Data shown

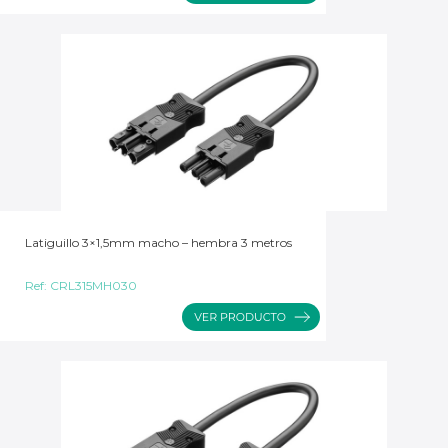
Latiguillo 3×1,5mm macho – hembra 3 metros
Ref:
CRL315MH030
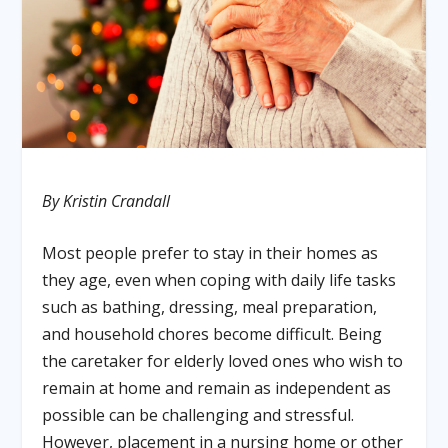
By Kristin Crandall
Most people prefer to stay in their homes as
they age, even when coping with daily life tasks
such as bathing, dressing, meal preparation,
and household chores become difficult. Being
the caretaker for elderly loved ones who wish to
remain at home and remain as independent as
possible can be challenging and stressful.
However, placement in a nursing home or other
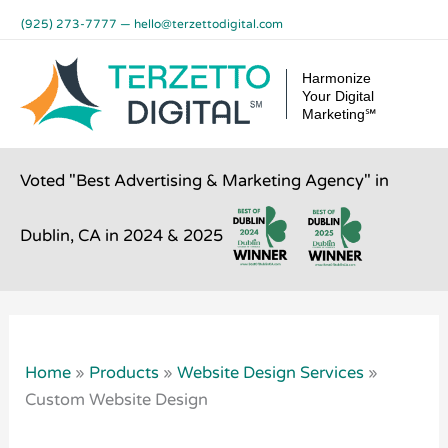
Skip
(925) 273-7777
—
hello@terzettodigital.com
to
content
Harmonize
Your Digital
Marketing℠
Voted "Best Advertising & Marketing Agency" in
Dublin, CA in 2024 & 2025
Home
»
Products
»
Website Design Services
»
Custom Website Design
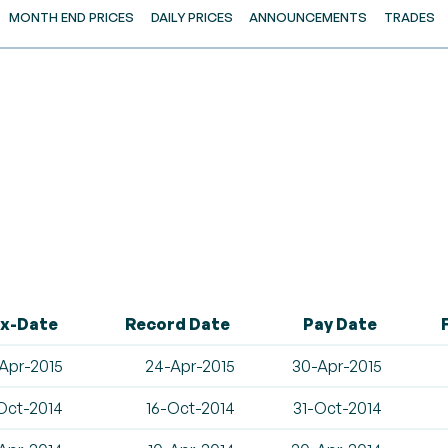
MONTH END PRICES
DAILY PRICES
ANNOUNCEMENTS
TRADES
x-Date
Record Date
Pay Date
Apr-2015
24-Apr-2015
30-Apr-2015
Oct-2014
16-Oct-2014
31-Oct-2014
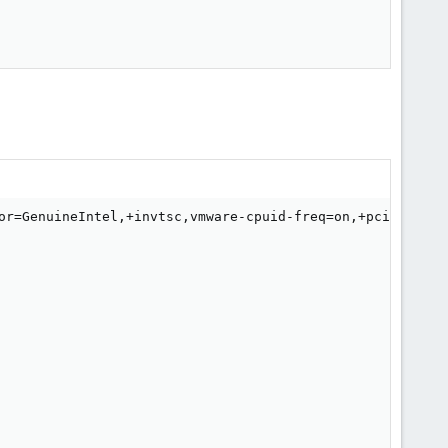
or=GenuineIntel,+invtsc,vmware-cpuid-freq=on,+pcid,+ssse3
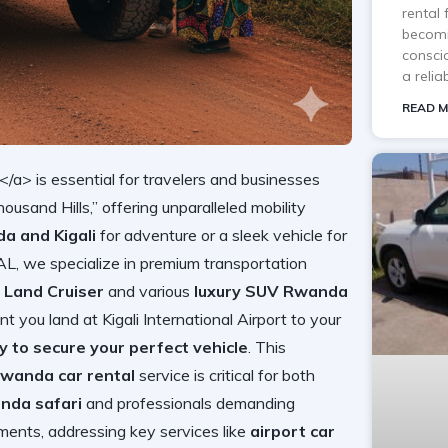
rental
becomi
consci
a reli
READ M
/a> is essential for travelers and businesses
housand Hills,” offering unparalleled mobility
a and Kigali
for adventure or a sleek vehicle for
we specialize in premium transportation
 Land Cruiser
and various
luxury SUV Rwanda
you land at Kigali International Airport to your
y to secure your perfect vehicle
. This
wanda car rental
service is critical for both
nda safari
and professionals demanding
ents, addressing key services like
airport car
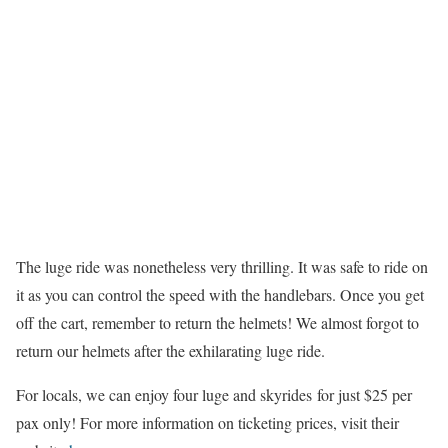
The luge ride was nonetheless very thrilling. It was safe to ride on
it as you can control the speed with the handlebars. Once you get
off the cart, remember to return the helmets! We almost forgot to
return our helmets after the exhilarating luge ride.
For locals, we can enjoy four luge and skyrides for just $25 per
pax only! For more information on ticketing prices, visit their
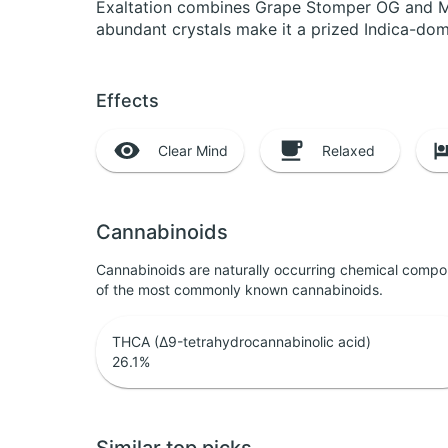
Exaltation combines Grape Stomper OG and Men
abundant crystals make it a prized Indica-dom
Effects
Clear Mind
Relaxed
Cannabinoids
Cannabinoids are naturally occurring chemical compo
of the most commonly known cannabinoids.
THCA (Δ9-tetrahydrocannabinolic acid)
26.1
%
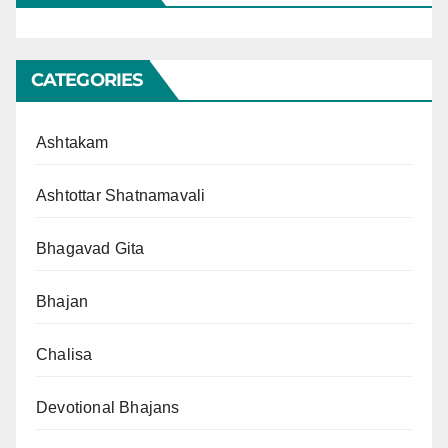
CATEGORIES
Ashtakam
Ashtottar Shatnamavali
Bhagavad Gita
Bhajan
Chalisa
Devotional Bhajans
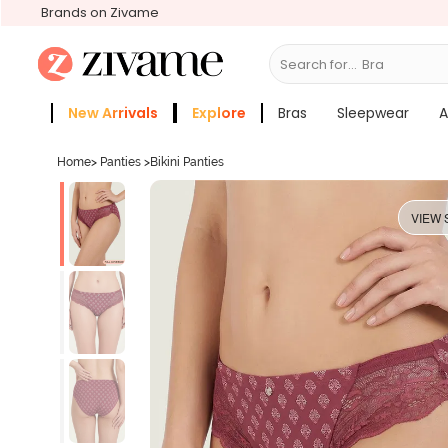
Brands on Zivame
Search for...
Bras
New Arrivals
Explore
Bras
Sleepwear
A
Zivame Girls
More Categories
Home
>
Panties
>
Bikini Panties
VIEW 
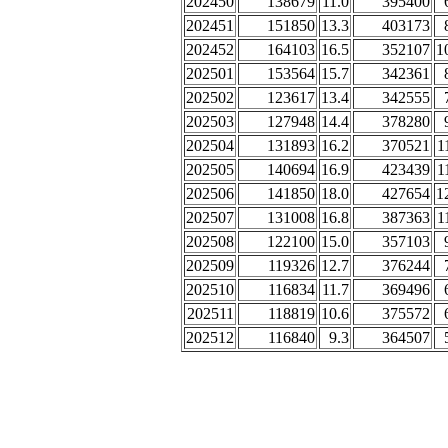
202450
138679
11.0
395400
202451
151850
13.3
403173
202452
164103
16.5
352107
1
202501
153564
15.7
342361
202502
123617
13.4
342555
202503
127948
14.4
378280
202504
131893
16.2
370521
1
202505
140694
16.9
423439
1
202506
141850
18.0
427654
1
202507
131008
16.8
387363
1
202508
122100
15.0
357103
202509
119326
12.7
376244
202510
116834
11.7
369496
202511
118819
10.6
375572
202512
116840
9.3
364507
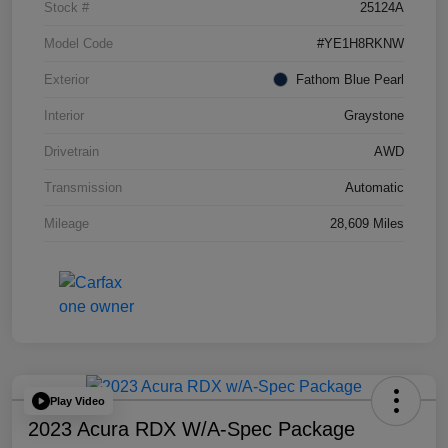
Stock #
25124A
Model Code
#YE1H8RKNW
Exterior
Fathom Blue Pearl
Interior
Graystone
Drivetrain
AWD
Transmission
Automatic
Mileage
28,609 Miles
Play Video
2023 Acura RDX W/A-Spec Package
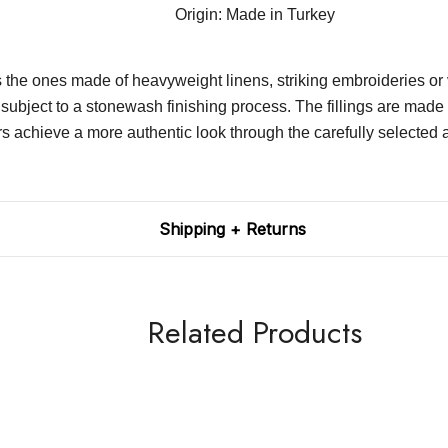
Origin: Made in Turkey
es the ones made of heavyweight linens, striking embroideries or
 subject to a stonewash finishing process. The fillings are made 
 a more authentic look through the carefully selected accesso
Shipping + Returns
Related Products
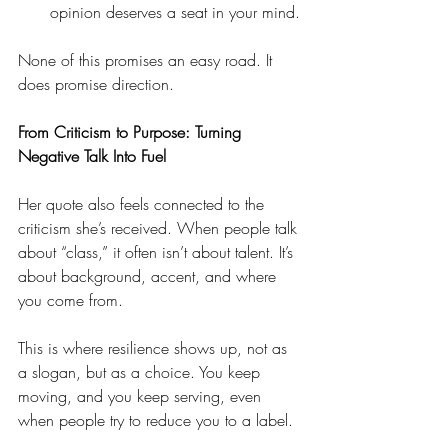
opinion deserves a seat in your mind.
None of this promises an easy road. It 
does promise direction.
From Criticism to Purpose: Turning 
Negative Talk Into Fuel
Her quote also feels connected to the 
criticism she’s received. When people talk 
about “class,” it often isn’t about talent. It’s 
about background, accent, and where 
you come from.
This is where resilience shows up, not as 
a slogan, but as a choice. You keep 
moving, and you keep serving, even 
when people try to reduce you to a label.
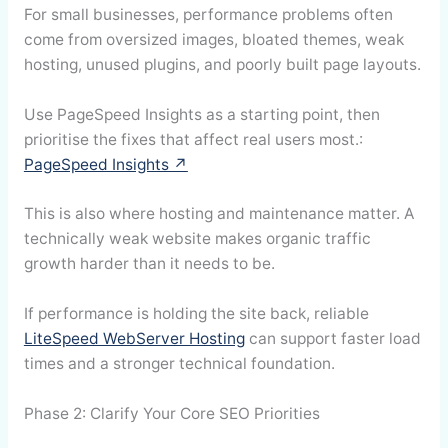
For small businesses, performance problems often
come from oversized images, bloated themes, weak
hosting, unused plugins, and poorly built page layouts.
Use PageSpeed Insights as a starting point, then
prioritise the fixes that affect real users most.:
PageSpeed Insights ↗
This is also where hosting and maintenance matter. A
technically weak website makes organic traffic
growth harder than it needs to be.
If performance is holding the site back, reliable
LiteSpeed WebServer Hosting
can support faster load
times and a stronger technical foundation.
Phase 2: Clarify Your Core SEO Priorities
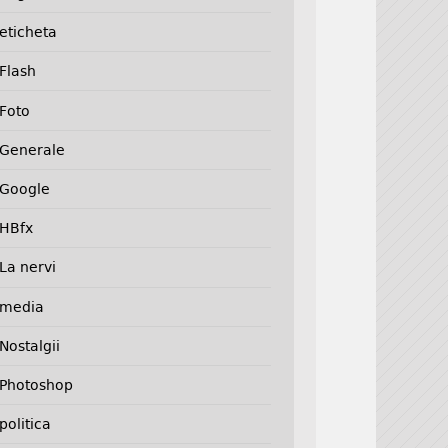
eticheta
Flash
Foto
Generale
Google
HBfx
La nervi
media
Nostalgii
Photoshop
politica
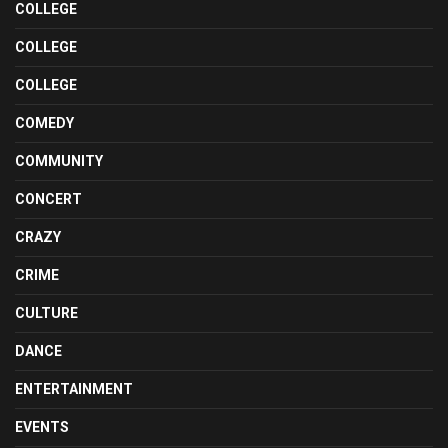
COLLEGE
COLLEGE
COLLEGE
COMEDY
COMMUNITY
CONCERT
CRAZY
CRIME
CULTURE
DANCE
ENTERTAINMENT
EVENTS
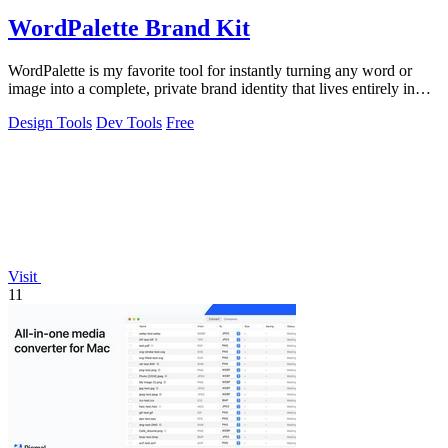
WordPalette Brand Kit
WordPalette is my favorite tool for instantly turning any word or
image into a complete, private brand identity that lives entirely in
your browser.
Design Tools
Dev Tools
Free
Visit
11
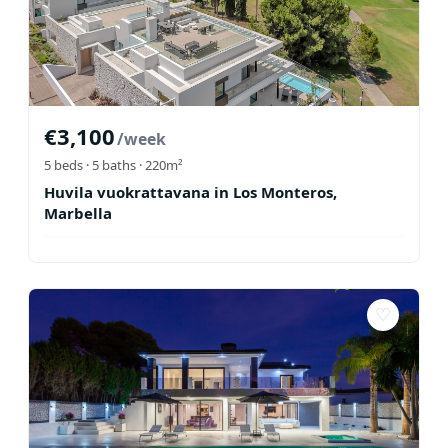
€
3,100
/week
5
beds ·
5
baths
· 220m²
Huvila vuokrattavana in Los Monteros,
Marbella
♡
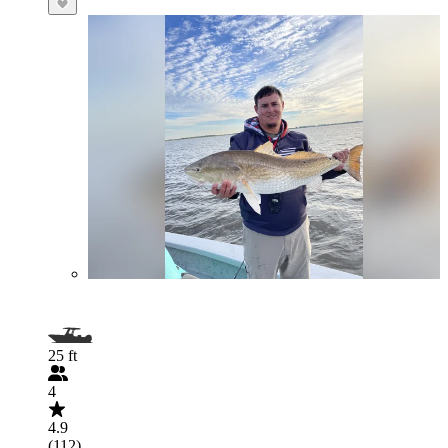
25 ft
4
4.9
(112)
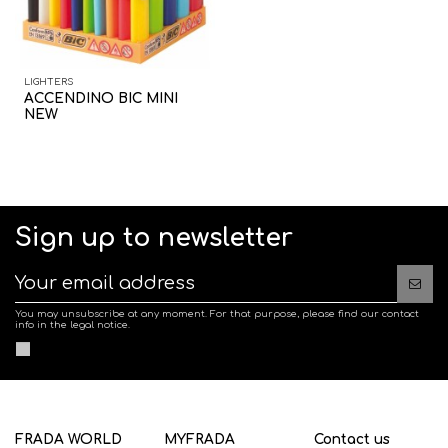
LIGHTERS
ACCENDINO BIC MINI
NEW
Sign up to newsletter
You may unsubscribe at any moment. For that purpose, please find our contact
info in the legal notice.
FRADA WORLD
MYFRADA
Contact us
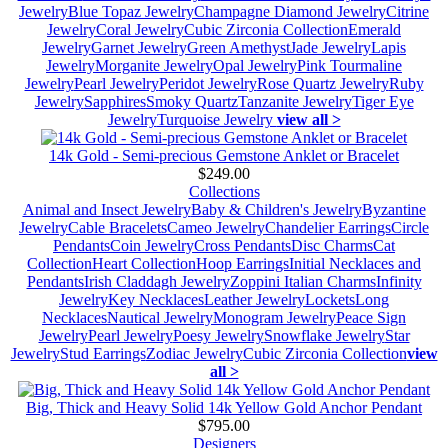
Jewelry
Blue Topaz Jewelry
Champagne Diamond Jewelry
Citrine
Jewelry
Coral Jewelry
Cubic Zirconia Collection
Emerald
Jewelry
Garnet Jewelry
Green Amethyst
Jade Jewelry
Lapis
Jewelry
Morganite Jewelry
Opal Jewelry
Pink Tourmaline
Jewelry
Pearl Jewelry
Peridot Jewelry
Rose Quartz Jewelry
Ruby
Jewelry
Sapphires
Smoky Quartz
Tanzanite Jewelry
Tiger Eye
Jewelry
Turquoise Jewelry
view all >
14k Gold - Semi-precious Gemstone Anklet or Bracelet
$249.00
Collections
Animal and Insect Jewelry
Baby & Children's Jewelry
Byzantine
Jewelry
Cable Bracelets
Cameo Jewelry
Chandelier Earrings
Circle
Pendants
Coin Jewelry
Cross Pendants
Disc Charms
Cat
Collection
Heart Collection
Hoop Earrings
Initial Necklaces and
Pendants
Irish Claddagh Jewelry
Zoppini Italian Charms
Infinity
Jewelry
Key Necklaces
Leather Jewelry
Lockets
Long
Necklaces
Nautical Jewelry
Monogram Jewelry
Peace Sign
Jewelry
Pearl Jewelry
Poesy Jewelry
Snowflake Jewelry
Star
Jewelry
Stud Earrings
Zodiac Jewelry
Cubic Zirconia Collection
view
all >
Big, Thick and Heavy Solid 14k Yellow Gold Anchor Pendant
$795.00
Designers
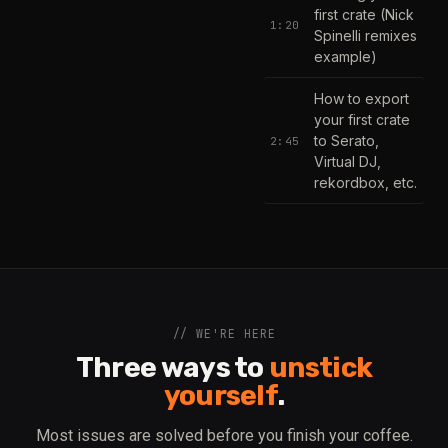
first crate (Nick
1:20
Spinelli remixes
example)
How to export
your first crate
to Serato,
2:45
Virtual DJ,
rekordbox, etc.
// WE'RE HERE
Three ways to
unstick
yourself
.
Most issues are solved before you finish your coffee.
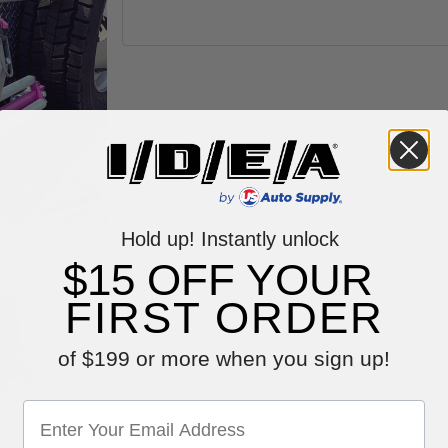
Hold up! Instantly unlock
$15 OFF YOUR
FIRST ORDER
of $199 or more when you sign up!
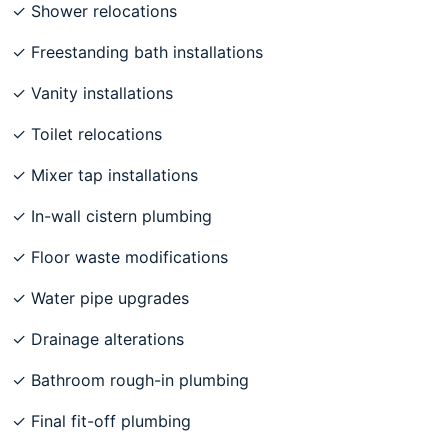
✓ Shower relocations
✓ Freestanding bath installations
✓ Vanity installations
✓ Toilet relocations
✓ Mixer tap installations
✓ In-wall cistern plumbing
✓ Floor waste modifications
✓ Water pipe upgrades
✓ Drainage alterations
✓ Bathroom rough-in plumbing
✓ Final fit-off plumbing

Assignment
Above are some entries; copy exactly the lines from the line with "Use PageSpeed Insights" through the line with "Smoky Quartz", both included, but none of the pictures.

Output
Use PageSpeed Insights as a starting point, then
prioritise the fixes that affect real users most.:
PageSpeed Insights ↗
This is also where hosting and maintenance matter. A
technically weak website makes organic traffic
growth harder than it needs to be.
If performance is holding the site back, reliable
LiteSpeed WebServer Hosting
can support faster load
times and a stronger technical foundation.
Phase 2: Clarify Your Core SEO Priorities
eticheta
Flash
Foto
Generale
Google
HBfx
La nervi
media
Nostalgii
Photoshop
politica
COLLEGE
COLLEGE
COLLEGE
COMEDY
COMMUNITY
CONCERT
CRAZY
CRIME
CULTURE
DANCE
ENTERTAINMENT
EVENTS
WordPalette Brand Kit
WordPalette is my favorite tool for instantly turning any word or
image into a complete, private brand identity that lives entirely in
your browser.
Design Tools
Dev Tools
Free
Visit
11
€
3,100
/week
5
beds ·
5
baths
· 220m²
Huvila vuokrattavana in Los Monteros,
Marbella
♡
25 ft
4
4.9
(112)
LIGHTERS
ACCENDINO BIC MINI
NEW
Sign up to newsletter
You may unsubscribe at any moment. For that purpose, please find our contact
info in the legal notice.
FRADA WORLD
MYFRADA
Contact us
Jewelry
Blue Topaz Jewelry
Champagne Diamond Jewelry
Citrine
Jewelry
Coral Jewelry
Cubic Zirconia Collection
Emerald
Jewelry
Garnet Jewelry
Green Amethyst
Jade Jewelry
Lapis
Jewelry
Morganite Jewelry
Opal Jewelry
Pink Tourmaline
Jewelry
Pearl Jewelry
Peridot Jewelry
Rose Quartz Jewelry
Ruby
Jewelry
Sapphires
Smoky Quartz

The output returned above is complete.